WSDOT has completed a precise pre-design scoping document for the first phase. After implementation, partners will utilize monitoring and deer carcass removal data to inform future actions necessary for subsequent phases on the remaining 8.5 miles of this dangerous corridor

Community partners from across the state, including Conservation Northwest and the local Okanogan Trails Chapter of the Mule Deer Foundation, have raised $200,000 for the purchase of the first undercrossing structure. A broad set of diverse organizations have expressed support for the underpasses including county commissioners, Colville Confederated Tribes, Freight Mobility Strategic Investment Board, and more.

We are asking the legislature to leverage off of this private support to fully fund phase one with $4.5 million in the 2019-2021 transportation budget. In addition to providing safer passage on this stretch of Highway 97, funding this phased approach will show how private and public partnerships can be strategically targeted to address similar problems that exist on other highways in the state.

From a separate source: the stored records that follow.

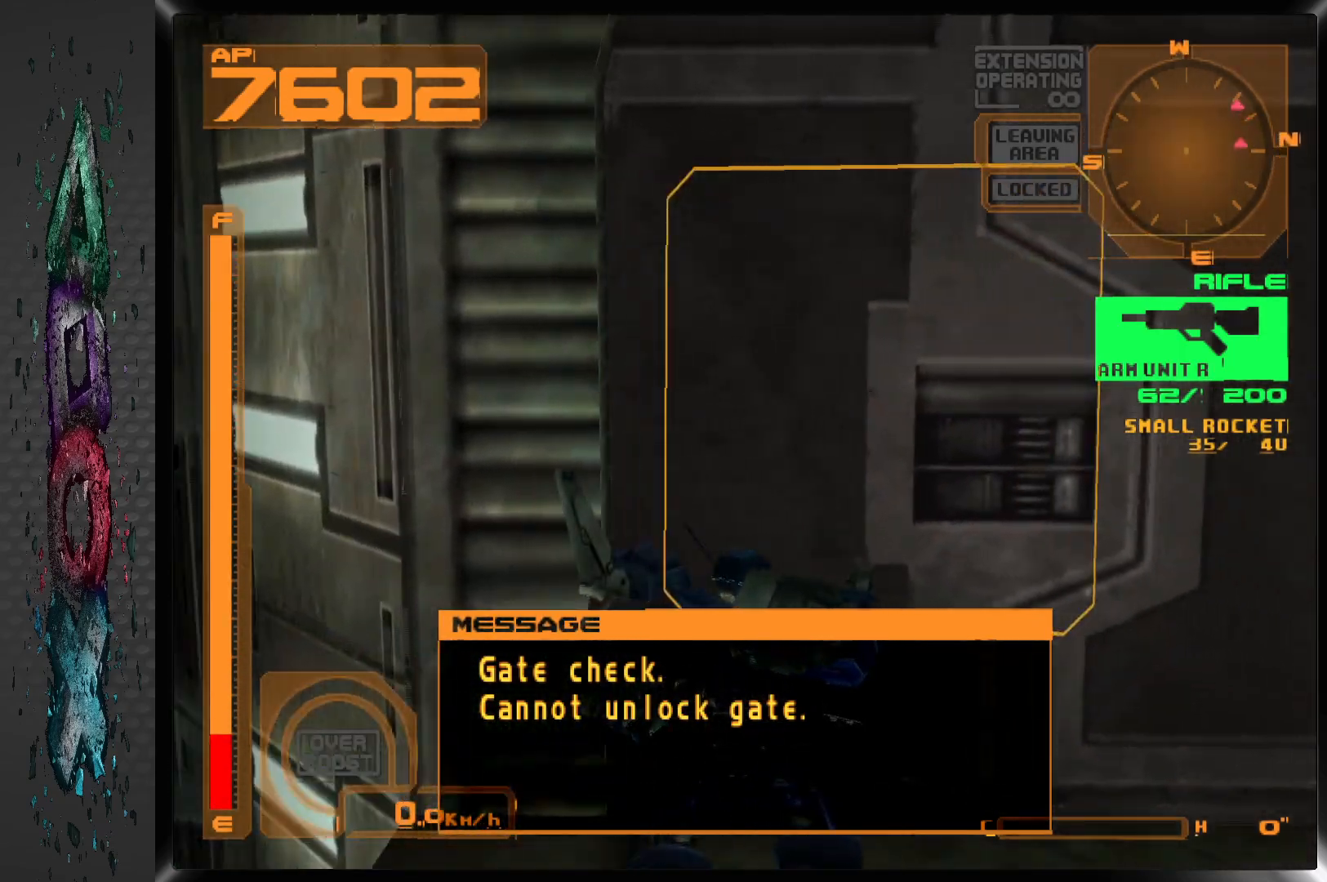
{"buttons": ["DPAD_RIGHT"], "left_stick": "center", "right_stick": "center", "events": []}
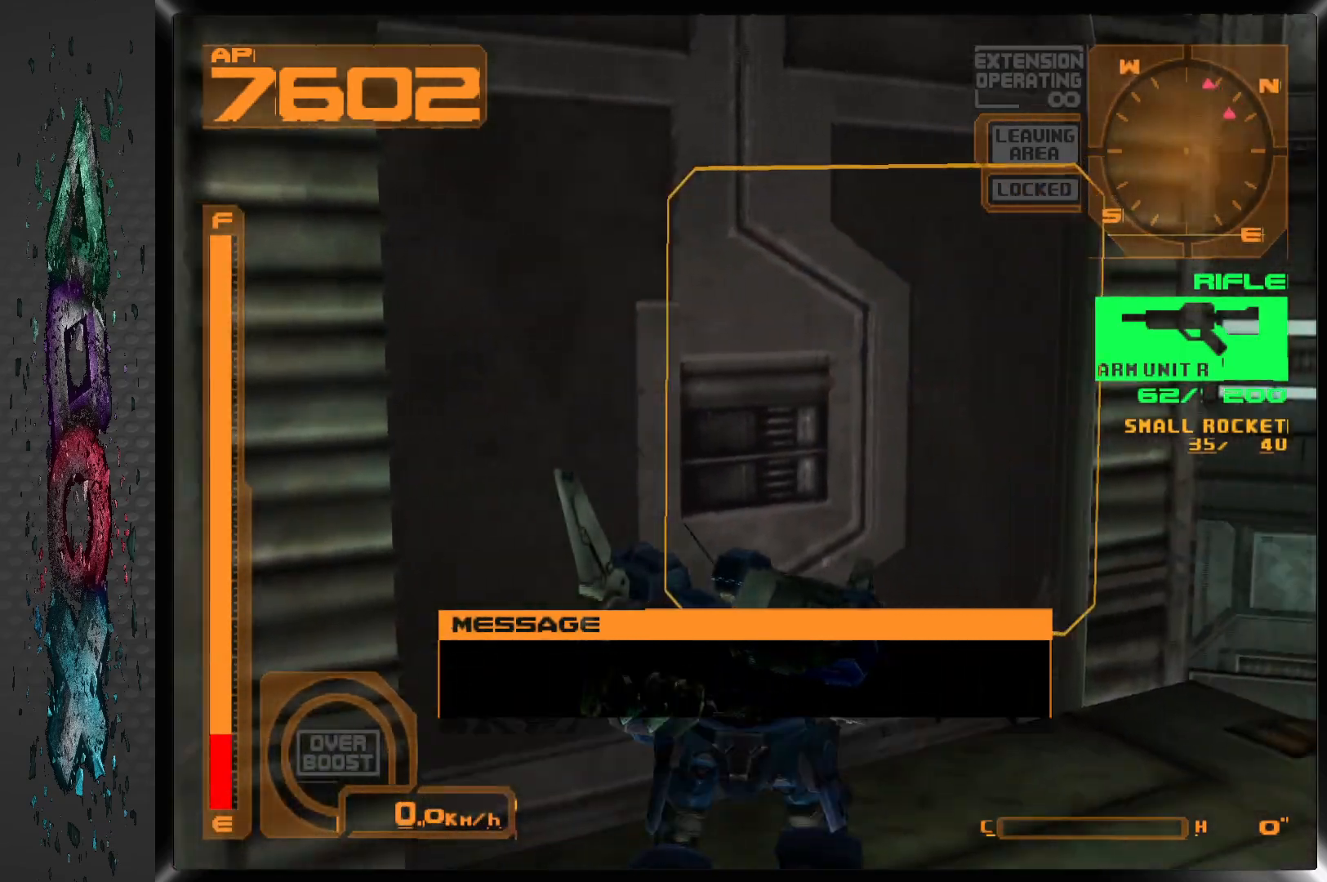
{"buttons": ["DPAD_RIGHT"], "left_stick": "center", "right_stick": "center", "events": []}
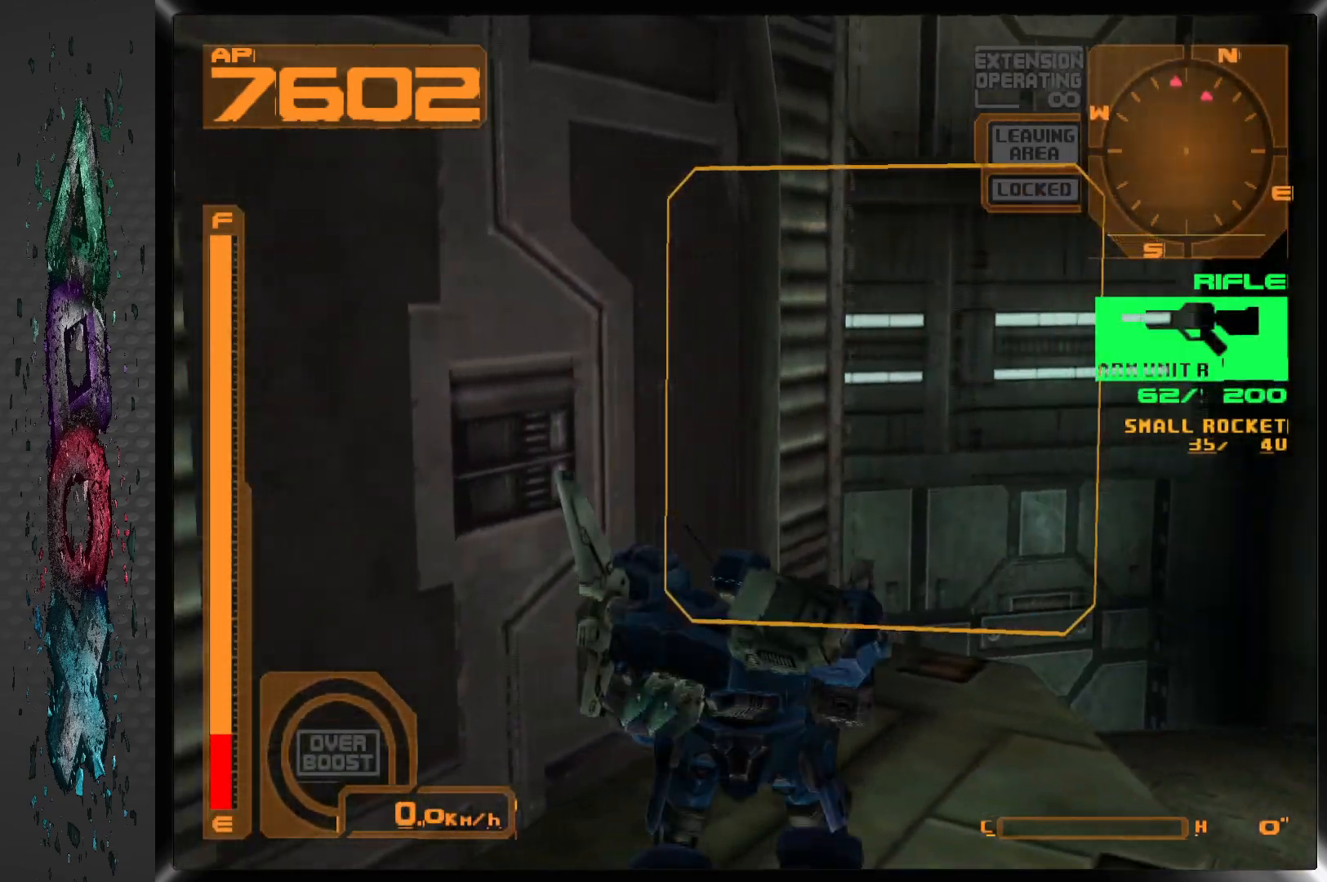
{"buttons": ["DPAD_RIGHT"], "left_stick": "center", "right_stick": "center", "events": []}
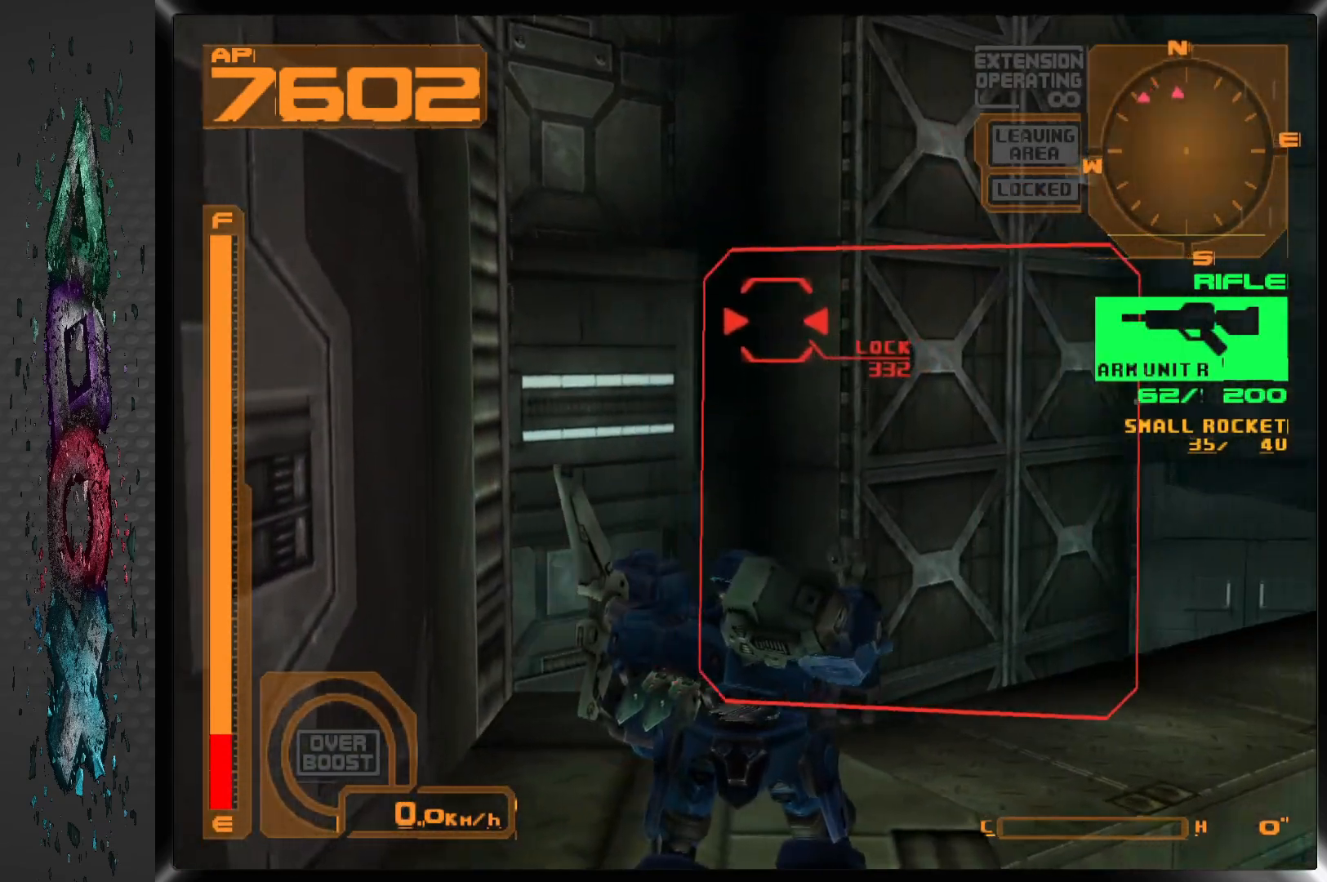
{"buttons": [], "left_stick": "center", "right_stick": "center", "events": [[283, "DPAD_RIGHT", "up"]]}
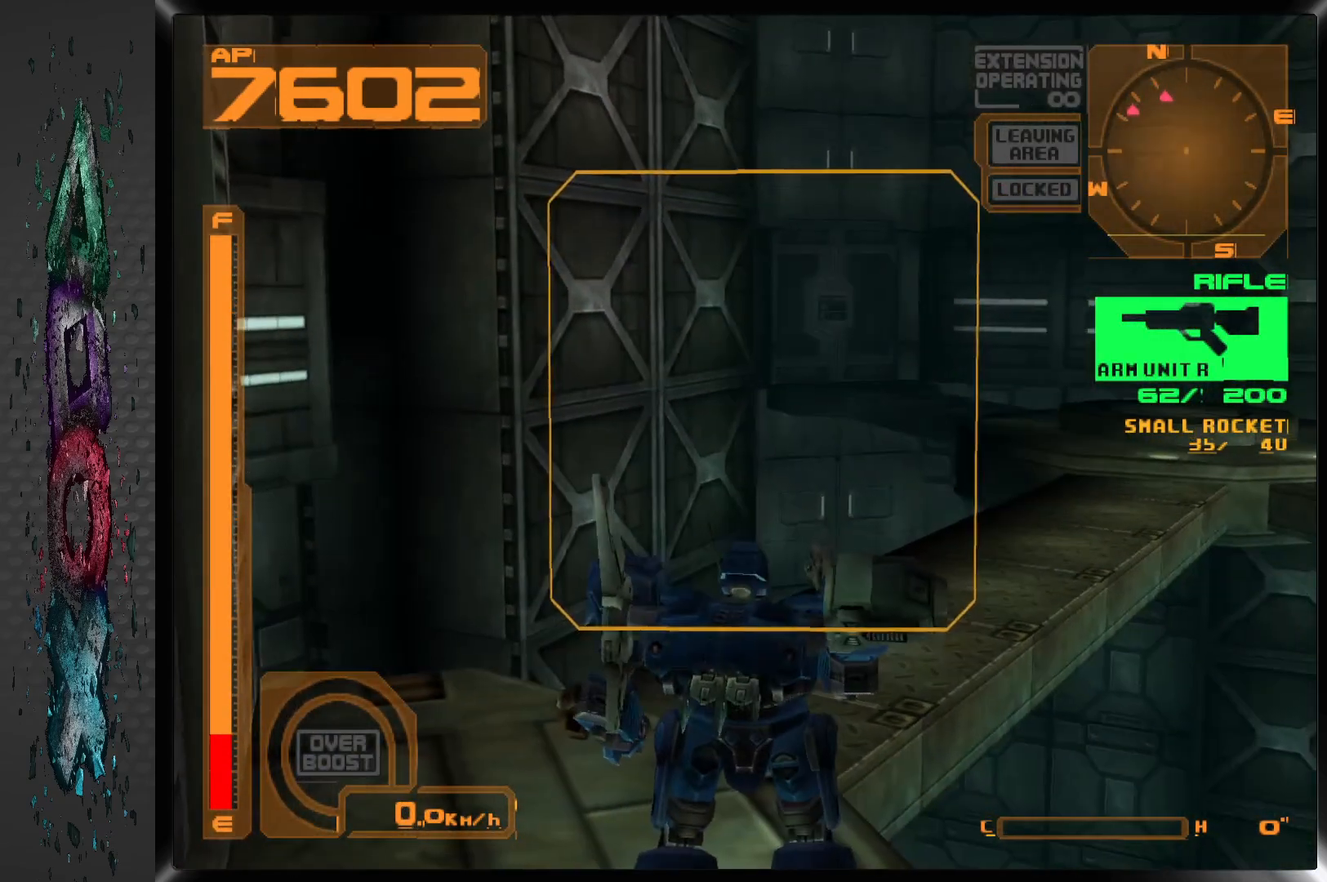
{"buttons": ["DPAD_UP"], "left_stick": "center", "right_stick": "center", "events": [[83, "DPAD_UP", "down"]]}
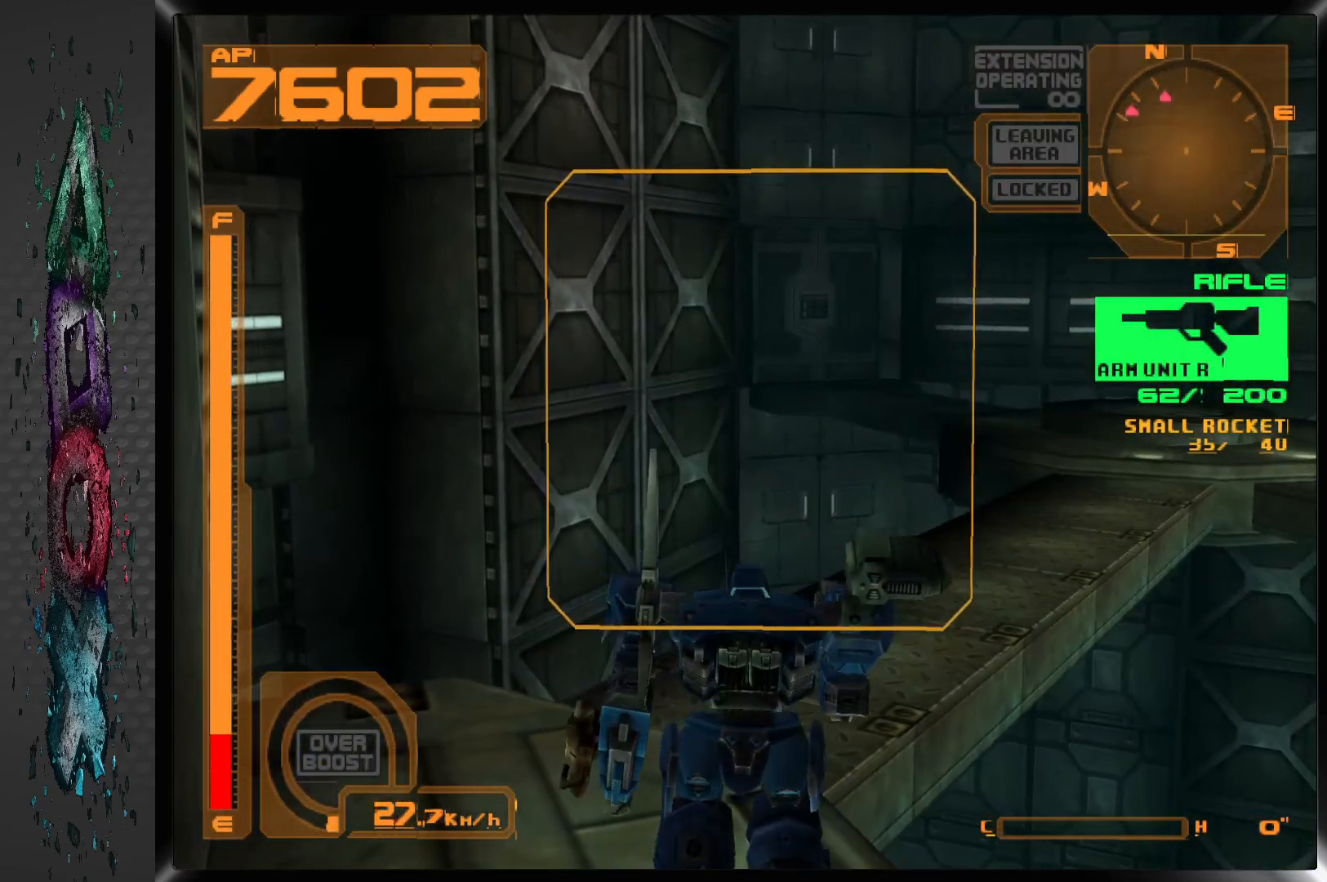
{"buttons": ["DPAD_UP"], "left_stick": "center", "right_stick": "center", "events": [[50, "DPAD_UP", "up"], [500, "DPAD_UP", "down"]]}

Download an information sheet on this request here.

These Bridges And Tunnels Save Animals’ Lives — And Prevent Car Wrecks

An Earthfix story on KUOW ran on November 9, 2018

by Courntey Flatt

Link to the full story, and text from the story below.

The first time Chris Branch hit a deer, he thought, “Well, here it is.”

He knew the road he was driving in north central Washington well. Branch drove Highway 97 every weekday from his home in Omak to work in Oroville, often at late at night or early in the morning — when deer are also on the move.

“I never saw it,” he said — until his front bumper rammed the deer. His Subaru was totaled.

He slammed on his brakes two other times for deer, skidding into collisions but not damaging the car too badly. He’s seen countless other deer, on the edge of the road and darting in front of vehicles.

This 12-mile stretch of central Washington’s main north-south route is one of the state’s most dangerous corridors for wildlife collisions. More than 350 deer are hit each year.

“Sooner or later it’s going to happen,” Branch said. “As much as you try to see their eyes glow in the dark, and things like that. … If you’re traveling and you’re thinking about something else, it only takes a split second.”

Now, Branch is working with the area’s Mule Deer Foundation, which was formed specifically to address wrecks with wildlife, and other conservation groups to fix the problem.

The best solution they’ve found: constructing wildlife underpasses. Jay Kehne has worked with Conservation Northwest for 10 years to get these underpasses built in strategic areas along this part of Highway 97.

“Underpasses and overpasses and crossing structures are dotted all over the West, particularly where there’s a migration pattern of antelope or deer or elk,” Kehne said. “So it’s not a new technology, but it’s very effective.”

These types of wildlife undercrossings have proven to work well in places such as Banff, Canada; Pinedale, Wyoming; and Bend, Oregon.

Kehne estimates the first part of this project in north central Washington — covering about 4 miles — could reduce collisions by 50 percent over the worst stretch of highway. Completing the entire project could nearly end vehicle-wildlife crashes.

“So it just solves it,” Kehne said. “It can be expensive. But it’s about $1 million a mile to fix it, while we’re spending about $2 million a year now just with fixing cars and hospital bills and all that.”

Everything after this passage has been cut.